* Ausgewählter Textauszug:
═══

Kinderlärm und CDU

Kommentar: Schädliche Einwirkung

Die Debatte um das Lachen, Schreien und Weinen von Kindern als Lärmquelle ist geführt. Kinder sollen nicht länger als „schädliche Umwelteinwirkung“ dem Bundes-Immissionsschutzgesetz unterliegen. In der nächsten Woche will die Bundesregierung über eine Änderung des Gesetzes beraten. Von Ralf Enders

Lebensfremden Nachbarn soll so der Klageweg gegen eine Kindereinrichtung versperrt werden. Darüber herrscht glücklicherweise weitgehend politische Einigkeit. Insofern ist die Aufregung um den CDU-Politiker Leonhard Kuckart, der die Pläne für verfassungswidrig hält, ein Problem der CDU, und zwar ein veritables.

Denn der Rentner-Lobbyist aus Nordrhein-Westfalen fährt seiner sich jugendlich-beschwingt gebenden Partei in einem Jahr mit sieben Landtagswahlen (vielleicht kommt auch noch NRW dazu!) gewaltig in die Parade. Eilig spricht die Unions-Bundestagsfraktion vom Vizepräsidenten der bundesweiten Senioren-Union als „einzelnem Seniorenvertreter“. Dabei sollte sie ihren 79-jährigen Rentner-Rambo kennen: 2009 wollte er den CDU-Bundestagsabgeordneten Jens Spahn (27) wegen dessen Kritik an einer Rentenerhöhung „ungespitzt in den Boden rammen“. Und bereits 2010 hatte Kuckart gesagt, dass Kinderlärm krank mache.

═══

* Datenauszüge:
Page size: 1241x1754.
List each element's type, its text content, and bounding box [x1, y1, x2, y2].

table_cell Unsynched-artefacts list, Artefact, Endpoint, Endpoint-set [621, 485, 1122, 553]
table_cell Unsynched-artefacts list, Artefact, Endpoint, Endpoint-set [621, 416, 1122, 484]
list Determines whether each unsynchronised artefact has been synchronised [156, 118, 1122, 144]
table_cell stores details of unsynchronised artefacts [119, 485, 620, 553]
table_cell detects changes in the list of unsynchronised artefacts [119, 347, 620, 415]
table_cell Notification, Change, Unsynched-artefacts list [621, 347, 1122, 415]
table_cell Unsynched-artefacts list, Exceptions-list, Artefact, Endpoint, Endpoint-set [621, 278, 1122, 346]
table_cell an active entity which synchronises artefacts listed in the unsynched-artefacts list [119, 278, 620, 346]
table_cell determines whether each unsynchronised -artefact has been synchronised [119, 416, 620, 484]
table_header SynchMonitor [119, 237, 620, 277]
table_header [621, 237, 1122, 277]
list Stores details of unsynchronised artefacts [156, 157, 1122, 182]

═══

* Aufgabenstellung:
Gib bitte den Kommentar zum Kinderlärm beginnend mit „Lebensfremden Nachbarn soll“ und weiter bis „zwar ein veritables.“ wieder. Tausche dabei „Nachbarn“ gegen „Anwohnern“.

* Antwort:
Lebensfremden Anwohnern soll so der Klageweg gegen eine Kindereinrichtung versperrt werden. Darüber herrscht glücklicherweise weitgehend politische Einigkeit. Insofern ist die Aufregung um den CDU-Politiker Leonhard Kuckart, der die Pläne für verfassungswidrig hält, ein Problem der CDU, und zwar ein veritables.